Si todo esto es así, lo que cabría preguntarse es por qué los líderes europeos han decidido reconsiderar el inicial boicot y enviar delegaciones oficiales a Ucrania. Podría ser por una irrefrenable afición personal al deporte del balón, en inesperado conflicto con sus deberes públicos. Podría tratarse, también, de que, enfrentados al dilema de prestar apoyo moral a la selección de su país o a la consolidación del Estado de derecho en Ucrania, hayan optado por lo primero. Todo parece indicar, sin embargo, que la decisión de asistir tiene que ver más con razones de política interna, de confianza electoral, que con un conflicto de intereses acerca de quién debe recibir el apoyo moral que supuestamente representa su presencia en el estadio.
“Es la perfecta cortina de humo”, subraya Nieto. Monti, un tecnócrata que no se debe a los electores, sino a los partidos que lo sostienen en el Parlamento, no necesitaba mostrarse junto a la selección italiana para construirse una imagen, y sin embargo ha confirmado que viajará a Ucrania. De esta forma, Rajoy estará más a resguardo de críticas como las que ya recibió por viajar a Polonia al día siguiente de anunciarse el rescate de los bancos españoles. Un alivio para Rajoy, que sin Monti a su lado corría el riesgo de tener que asumir en solitario la responsabilidad por la ruptura del boicot con el que amagó la UE y que ha ido perdiendo fuerza según avanzaba el torneo.
Mañana una de las dos selecciones nacionales que han llegado a la final de la Eurocopa, la de Italia o la de España, cosechará en Kiev un capital simbólico de triunfo. Un capital tentador para un líder político en cualquier circunstancia, pero mucho más para los que llevan demasiado tiempo exhibiéndose impotentes ante la crisis del euro y sus dramáticas consecuencias.
La adopción de metáforas deportivas por parte del discurso político es una moda acentuada durante los últimos años. En parte sobre el sustrato de esta moda podría asistirse mañana a la completa identificación entre la metáfora y lo metaforizado, confundiéndose una victoria deportiva con una correcta gestión de la política contra la crisis. Si la confusión se produjera, no sería una confirmación de que la máxima romana de pan y circo sigue funcionando.

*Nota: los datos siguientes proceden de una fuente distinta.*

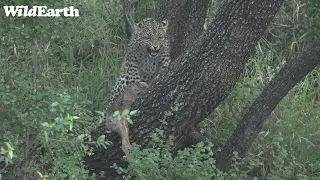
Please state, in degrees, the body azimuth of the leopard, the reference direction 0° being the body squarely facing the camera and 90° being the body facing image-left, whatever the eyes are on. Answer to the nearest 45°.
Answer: approximately 315°
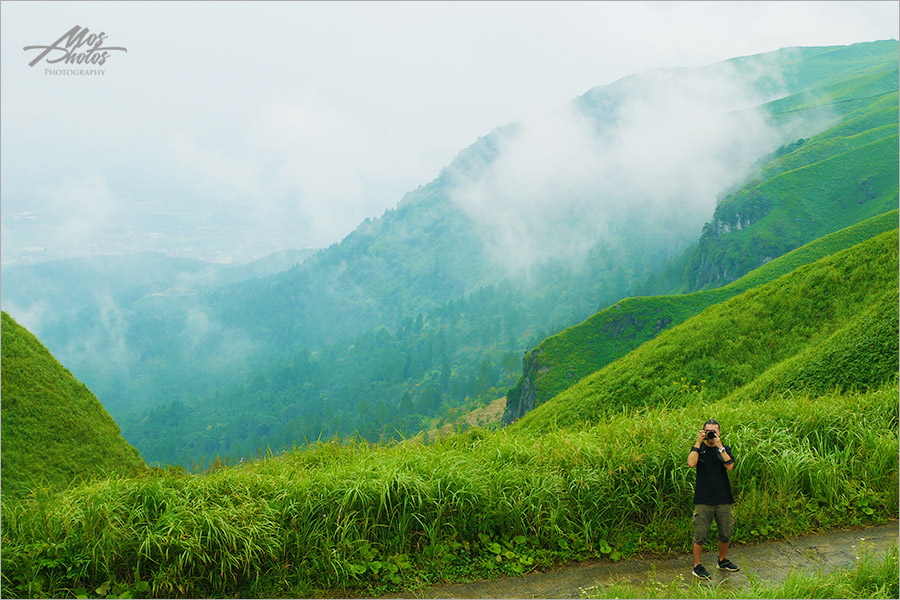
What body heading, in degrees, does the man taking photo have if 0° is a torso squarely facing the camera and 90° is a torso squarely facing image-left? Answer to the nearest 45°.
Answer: approximately 0°
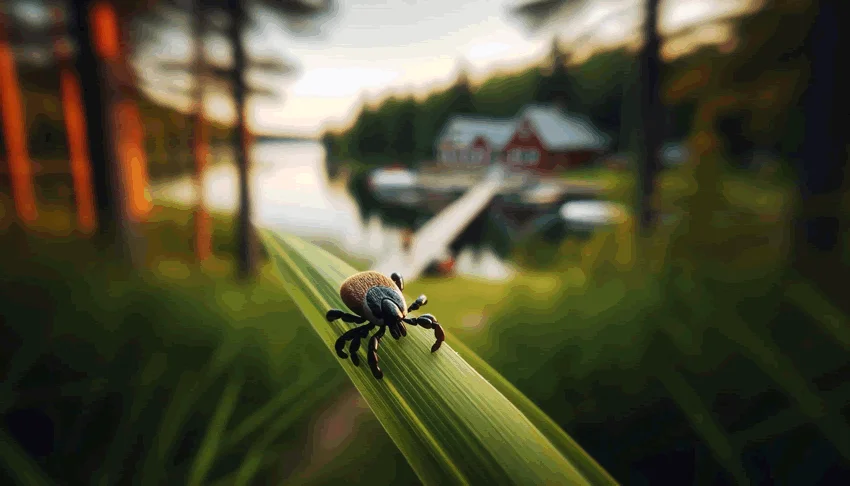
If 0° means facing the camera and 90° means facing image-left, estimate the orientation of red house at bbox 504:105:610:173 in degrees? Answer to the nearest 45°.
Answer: approximately 45°

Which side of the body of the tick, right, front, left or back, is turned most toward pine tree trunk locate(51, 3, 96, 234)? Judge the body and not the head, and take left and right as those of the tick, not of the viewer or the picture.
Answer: back

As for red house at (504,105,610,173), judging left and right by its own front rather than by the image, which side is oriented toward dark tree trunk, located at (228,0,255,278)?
front

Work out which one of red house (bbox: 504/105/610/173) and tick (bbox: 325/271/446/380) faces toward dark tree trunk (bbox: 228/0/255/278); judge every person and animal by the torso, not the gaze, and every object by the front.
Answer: the red house

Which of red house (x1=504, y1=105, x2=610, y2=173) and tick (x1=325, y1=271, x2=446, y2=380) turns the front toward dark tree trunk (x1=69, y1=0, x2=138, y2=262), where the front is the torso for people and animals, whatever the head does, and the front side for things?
the red house

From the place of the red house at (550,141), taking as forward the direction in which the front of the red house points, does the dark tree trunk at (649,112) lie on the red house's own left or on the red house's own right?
on the red house's own left

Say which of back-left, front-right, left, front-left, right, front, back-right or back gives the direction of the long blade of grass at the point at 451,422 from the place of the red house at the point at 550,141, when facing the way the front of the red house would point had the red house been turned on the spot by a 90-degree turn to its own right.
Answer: back-left

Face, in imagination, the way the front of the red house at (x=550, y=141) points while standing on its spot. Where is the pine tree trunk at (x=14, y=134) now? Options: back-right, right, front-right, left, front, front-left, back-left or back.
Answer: front

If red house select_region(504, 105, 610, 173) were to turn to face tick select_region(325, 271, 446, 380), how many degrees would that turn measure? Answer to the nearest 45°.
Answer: approximately 45° to its left

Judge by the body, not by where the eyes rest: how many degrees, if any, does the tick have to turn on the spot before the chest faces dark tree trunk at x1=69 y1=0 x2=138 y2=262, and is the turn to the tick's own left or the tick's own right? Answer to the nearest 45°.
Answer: approximately 180°

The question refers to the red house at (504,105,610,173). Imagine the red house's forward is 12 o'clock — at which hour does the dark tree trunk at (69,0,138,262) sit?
The dark tree trunk is roughly at 12 o'clock from the red house.

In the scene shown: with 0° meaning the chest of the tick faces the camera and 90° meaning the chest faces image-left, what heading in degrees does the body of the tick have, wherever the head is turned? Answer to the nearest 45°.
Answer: approximately 315°

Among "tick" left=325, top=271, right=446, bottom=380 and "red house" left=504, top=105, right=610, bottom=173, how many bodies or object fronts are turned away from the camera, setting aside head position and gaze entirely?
0
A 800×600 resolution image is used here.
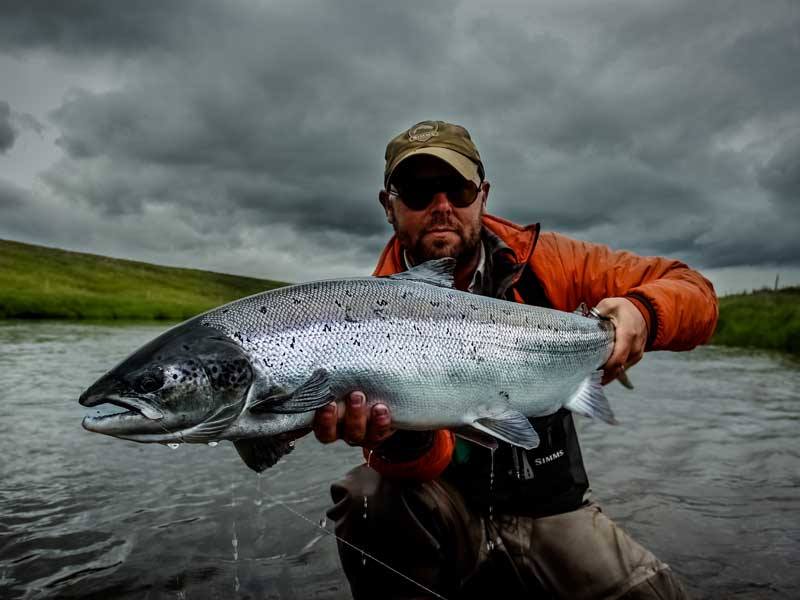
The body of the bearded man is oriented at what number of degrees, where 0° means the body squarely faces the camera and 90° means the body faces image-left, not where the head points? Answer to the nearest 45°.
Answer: approximately 0°

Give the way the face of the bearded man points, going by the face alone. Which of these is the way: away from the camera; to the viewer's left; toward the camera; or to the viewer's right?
toward the camera

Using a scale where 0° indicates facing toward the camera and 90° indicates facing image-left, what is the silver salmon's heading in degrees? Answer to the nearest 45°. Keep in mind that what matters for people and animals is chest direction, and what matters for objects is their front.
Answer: approximately 90°
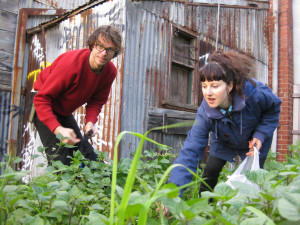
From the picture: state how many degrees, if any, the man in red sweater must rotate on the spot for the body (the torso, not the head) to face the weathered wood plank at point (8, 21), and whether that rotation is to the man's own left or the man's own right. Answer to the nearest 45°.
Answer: approximately 135° to the man's own left

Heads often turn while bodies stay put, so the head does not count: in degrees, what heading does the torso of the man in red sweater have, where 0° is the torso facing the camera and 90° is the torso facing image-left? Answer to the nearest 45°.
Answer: approximately 315°

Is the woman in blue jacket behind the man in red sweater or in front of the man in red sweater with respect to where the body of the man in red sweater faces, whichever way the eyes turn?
in front

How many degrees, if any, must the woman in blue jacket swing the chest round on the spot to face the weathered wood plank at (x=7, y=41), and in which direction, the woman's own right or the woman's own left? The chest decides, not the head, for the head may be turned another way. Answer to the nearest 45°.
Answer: approximately 90° to the woman's own right

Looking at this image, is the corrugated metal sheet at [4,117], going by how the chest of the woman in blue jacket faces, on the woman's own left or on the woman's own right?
on the woman's own right

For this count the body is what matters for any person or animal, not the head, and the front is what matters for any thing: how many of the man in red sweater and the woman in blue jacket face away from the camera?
0

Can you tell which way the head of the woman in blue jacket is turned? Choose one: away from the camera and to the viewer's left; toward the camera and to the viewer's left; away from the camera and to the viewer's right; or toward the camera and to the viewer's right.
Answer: toward the camera and to the viewer's left

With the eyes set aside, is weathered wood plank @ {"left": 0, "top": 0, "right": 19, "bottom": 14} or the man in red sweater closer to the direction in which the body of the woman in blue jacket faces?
the man in red sweater

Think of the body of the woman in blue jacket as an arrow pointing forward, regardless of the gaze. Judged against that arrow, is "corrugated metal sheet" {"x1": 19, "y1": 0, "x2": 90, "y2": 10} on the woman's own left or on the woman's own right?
on the woman's own right

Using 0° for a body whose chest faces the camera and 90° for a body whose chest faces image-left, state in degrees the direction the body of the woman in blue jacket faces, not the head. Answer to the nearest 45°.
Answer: approximately 45°

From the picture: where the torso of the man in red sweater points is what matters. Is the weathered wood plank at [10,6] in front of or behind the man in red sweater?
behind
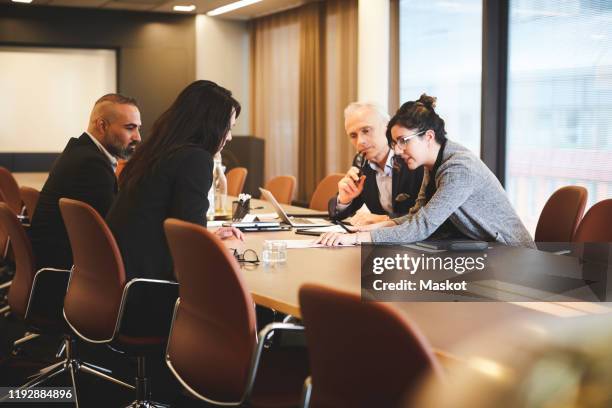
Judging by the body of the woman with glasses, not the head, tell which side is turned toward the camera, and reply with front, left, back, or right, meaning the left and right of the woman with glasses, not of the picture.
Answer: left

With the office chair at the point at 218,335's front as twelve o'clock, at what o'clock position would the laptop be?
The laptop is roughly at 11 o'clock from the office chair.

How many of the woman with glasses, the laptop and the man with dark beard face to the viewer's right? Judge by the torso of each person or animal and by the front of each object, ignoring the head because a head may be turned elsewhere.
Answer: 2

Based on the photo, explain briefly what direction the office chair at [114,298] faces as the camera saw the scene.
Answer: facing away from the viewer and to the right of the viewer

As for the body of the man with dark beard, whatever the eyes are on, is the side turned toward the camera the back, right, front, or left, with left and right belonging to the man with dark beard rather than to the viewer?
right

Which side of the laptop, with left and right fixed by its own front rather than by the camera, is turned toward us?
right

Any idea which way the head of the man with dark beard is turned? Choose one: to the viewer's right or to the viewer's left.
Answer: to the viewer's right

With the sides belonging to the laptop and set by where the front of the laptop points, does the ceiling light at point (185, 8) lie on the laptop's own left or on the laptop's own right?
on the laptop's own left

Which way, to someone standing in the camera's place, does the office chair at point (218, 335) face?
facing away from the viewer and to the right of the viewer
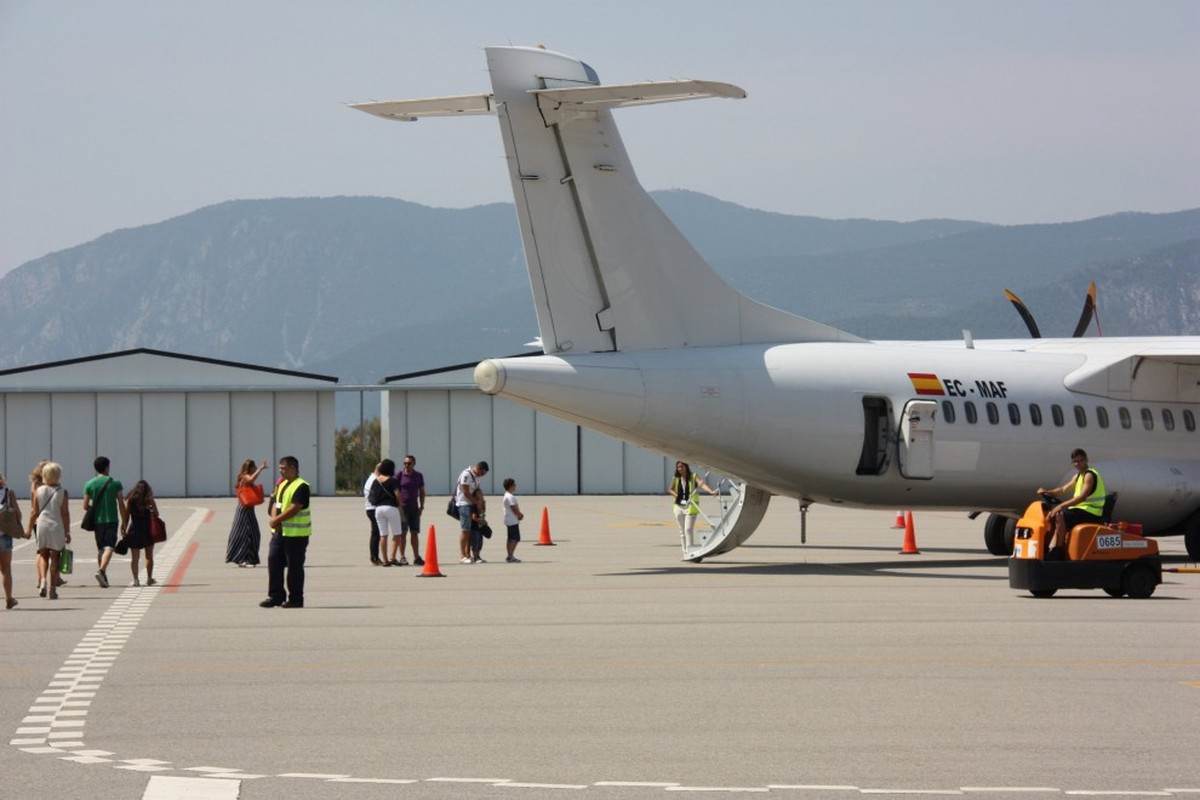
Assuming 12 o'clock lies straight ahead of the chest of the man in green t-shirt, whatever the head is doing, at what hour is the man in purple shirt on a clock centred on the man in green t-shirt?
The man in purple shirt is roughly at 2 o'clock from the man in green t-shirt.

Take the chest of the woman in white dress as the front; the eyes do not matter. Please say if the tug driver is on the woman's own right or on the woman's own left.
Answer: on the woman's own right

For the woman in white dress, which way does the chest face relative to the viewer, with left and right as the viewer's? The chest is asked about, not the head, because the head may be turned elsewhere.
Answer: facing away from the viewer

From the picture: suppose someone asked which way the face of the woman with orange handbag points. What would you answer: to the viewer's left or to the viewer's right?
to the viewer's right

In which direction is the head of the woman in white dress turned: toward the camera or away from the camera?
away from the camera

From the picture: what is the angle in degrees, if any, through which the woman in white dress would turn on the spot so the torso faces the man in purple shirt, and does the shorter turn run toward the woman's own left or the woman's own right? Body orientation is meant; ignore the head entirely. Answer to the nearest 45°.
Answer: approximately 45° to the woman's own right

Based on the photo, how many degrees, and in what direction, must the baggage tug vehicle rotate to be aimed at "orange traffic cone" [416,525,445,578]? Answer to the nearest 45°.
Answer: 0° — it already faces it

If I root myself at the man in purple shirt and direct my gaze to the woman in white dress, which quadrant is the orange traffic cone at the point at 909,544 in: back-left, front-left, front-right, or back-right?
back-left

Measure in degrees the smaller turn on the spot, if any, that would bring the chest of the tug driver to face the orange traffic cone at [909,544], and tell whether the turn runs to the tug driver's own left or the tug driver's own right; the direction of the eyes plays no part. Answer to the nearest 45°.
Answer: approximately 90° to the tug driver's own right

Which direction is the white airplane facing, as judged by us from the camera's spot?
facing away from the viewer and to the right of the viewer

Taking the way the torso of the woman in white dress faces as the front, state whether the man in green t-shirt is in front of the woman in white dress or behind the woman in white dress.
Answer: in front

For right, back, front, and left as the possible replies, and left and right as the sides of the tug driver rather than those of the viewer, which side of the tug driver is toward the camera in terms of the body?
left

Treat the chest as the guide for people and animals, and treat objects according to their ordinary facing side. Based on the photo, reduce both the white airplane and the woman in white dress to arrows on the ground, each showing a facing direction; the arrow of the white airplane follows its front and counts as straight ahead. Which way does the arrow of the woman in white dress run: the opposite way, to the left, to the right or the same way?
to the left

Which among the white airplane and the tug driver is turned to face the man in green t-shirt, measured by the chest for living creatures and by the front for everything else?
the tug driver

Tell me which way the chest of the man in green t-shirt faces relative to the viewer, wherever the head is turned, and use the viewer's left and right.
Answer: facing away from the viewer

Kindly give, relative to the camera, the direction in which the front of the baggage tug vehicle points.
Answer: facing to the left of the viewer
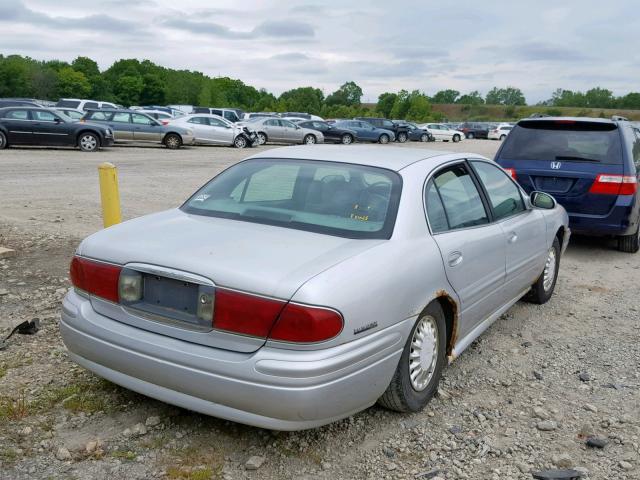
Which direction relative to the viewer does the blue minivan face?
away from the camera

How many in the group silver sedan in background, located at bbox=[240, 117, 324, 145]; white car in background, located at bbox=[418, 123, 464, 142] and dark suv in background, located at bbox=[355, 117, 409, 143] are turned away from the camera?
0

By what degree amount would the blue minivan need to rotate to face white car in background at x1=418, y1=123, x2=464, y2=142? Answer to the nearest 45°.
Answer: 0° — it already faces it

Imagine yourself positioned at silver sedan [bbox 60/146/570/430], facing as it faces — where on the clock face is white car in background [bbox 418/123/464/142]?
The white car in background is roughly at 11 o'clock from the silver sedan.

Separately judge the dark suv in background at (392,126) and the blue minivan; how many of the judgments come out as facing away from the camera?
1

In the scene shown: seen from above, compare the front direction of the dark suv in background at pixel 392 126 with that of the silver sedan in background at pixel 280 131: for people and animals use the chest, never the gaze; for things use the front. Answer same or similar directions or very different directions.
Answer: same or similar directions

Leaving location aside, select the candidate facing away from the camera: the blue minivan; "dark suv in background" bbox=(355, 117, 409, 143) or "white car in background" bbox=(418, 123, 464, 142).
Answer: the blue minivan

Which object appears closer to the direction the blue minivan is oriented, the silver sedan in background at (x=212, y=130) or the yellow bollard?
the silver sedan in background
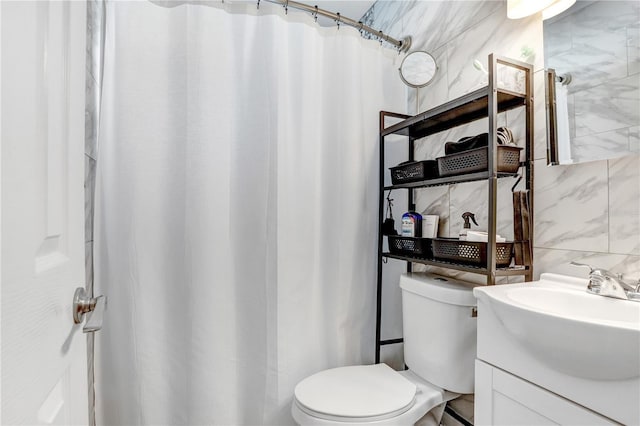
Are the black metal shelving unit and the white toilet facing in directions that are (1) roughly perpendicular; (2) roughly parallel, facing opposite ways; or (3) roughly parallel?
roughly parallel

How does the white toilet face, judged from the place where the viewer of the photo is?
facing the viewer and to the left of the viewer

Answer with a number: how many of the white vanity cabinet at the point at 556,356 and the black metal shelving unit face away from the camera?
0

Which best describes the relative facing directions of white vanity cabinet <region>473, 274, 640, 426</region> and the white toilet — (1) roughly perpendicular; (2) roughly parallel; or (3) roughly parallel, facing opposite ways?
roughly parallel

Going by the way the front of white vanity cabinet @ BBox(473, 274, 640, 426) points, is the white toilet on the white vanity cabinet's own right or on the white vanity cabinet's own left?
on the white vanity cabinet's own right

La identificación de la metáfora con lo metaforizado, la confusión de una victoria deportiva con una correcta gestión de la política contra la crisis respondería a una máxima distinta, elaborada desde la anterior y más apropiada para una época en la que los asesores de imagen son quienes tienen mayor ascendiente sobre el emperador. La máxima nueva sería, “a falta de resolver el problema del pan, fotografiémonos con los atletas que venzan en el estadio”. Al fin y al cabo, Yulia Timoshenko también podría, si quisiera, seguir el partido desde la cárcel y la Unión Europea avanzar en su política exterior común.
Bien es verdad que no será una política exterior inspirada por principios demasiado grandes, sino por las posibilidades de imagen que ofrece un deporte de masas. Pero la Unión Europea siempre se ha construido poco a poco, y tal vez partiendo de la instrumentalización política de unos resultados de fútbol llegue algún día a ser intransigente en materia de garantías procesales y hasta de derechos humanos. Como cuenta Ignasi Nieto, lo que más sorprendía a un abuelo suyo, funcionario represaliado del Ministerio de Obras Públicas al terminar la Guerra Civil, era que, por instrucciones de la superioridad, el racionamiento de combustible no se aplicase a los camiones o autobuses que transportaban a los equipos de fútbol o a sus hinchadas. La máxima, el programa político se reducía a que hubiera circo aunque no hubiese pan.